Vitamin B3, or niacin, was destined to join the club when in 1914 Dr. Joseph Goldberger, working for the United States Public Health Service, solved the puzzle of pellagra that was epidemic in the southern states, especially in cotton growing areas. Described as the disease of the four D’s, diarrhea, dermatitis, dementia and death, the disease was thought to be connected to cotton either in the form of some germ or toxin in the plant. Goldberger demonstrated that the disease was actually due to a diet that consisted mostly of corn and that it could be cured by adding fresh vegetables, milk and eggs. Finally, in 1937 Conrad Elvejhem identified niacin as the nutrient absent in corn that was needed to prevent pellagra.

Perhaps the most famous vitamin, vitamin C, was identified in 1932 by Albert Szent Gyorgyi as the substance that was needed in the diet to prevent scurvy. He had extracted the compound from paprika and suggested it be named ascorbic acid. A year later, British chemist Walter Haworth determined the compound’s molecular structure. Long before the identification of ascorbic acid, Scottish physician James Lind in his “Treatise on Scurvy,” published in 1753, had described experiments demonstrating that scurvy could be prevented by consuming citrus fruits. This led to sailors on British ships being supplied with lime juice.

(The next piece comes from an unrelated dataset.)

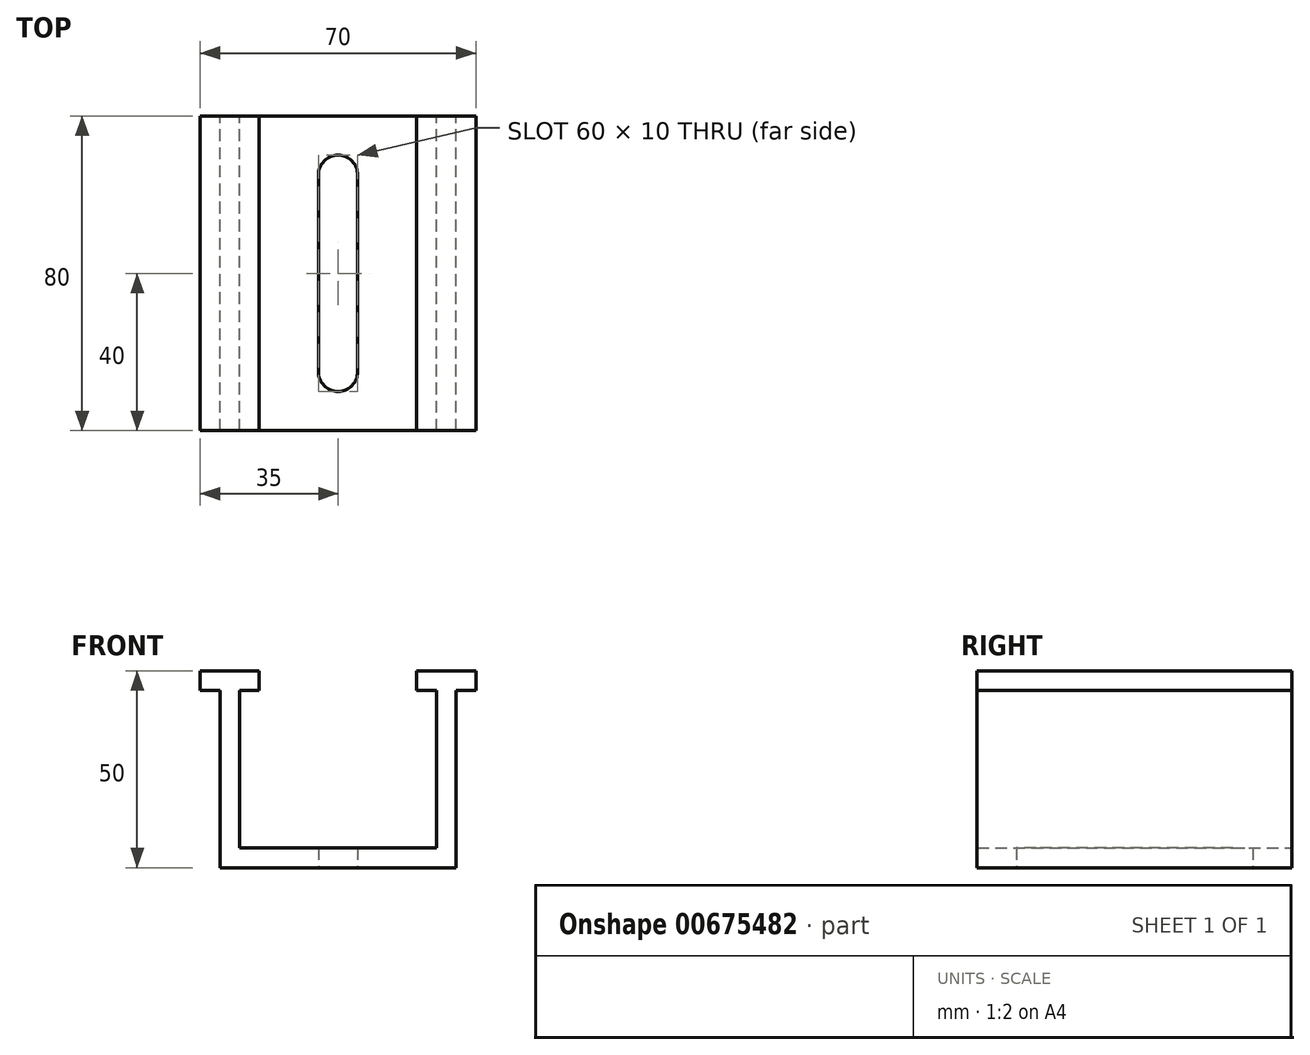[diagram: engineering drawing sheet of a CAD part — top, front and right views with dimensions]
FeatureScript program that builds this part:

Other vitamins were subsequently identified and given the designations D and E in order of their discovery. Vitamin K was so called because its discoverer, the Danish biochemist Henrik Dam, proposed the term "Koagulations Vitamin" because it promoted blood coagulation. Are there still unrecognized vitamins? Not likely. Patients have now been kept alive for many years through total parenteral nutrition (TPN), which involves using an intravenous formula that incorporates the known vitamins. However, ongoing research aims to investigate whether vitamins may have some benefit beyond preventing nutritional deficiency diseases. There have been suggestions that vitamin C can prevent the common cold, vitamin E may reduce the risk of cardiovascular disease, and vitamin D is a virtual cure-all. None of these claims are backed by compelling evidence but that has not prevented vitamin supplements from blossoming into a multi-billion-dollar industry.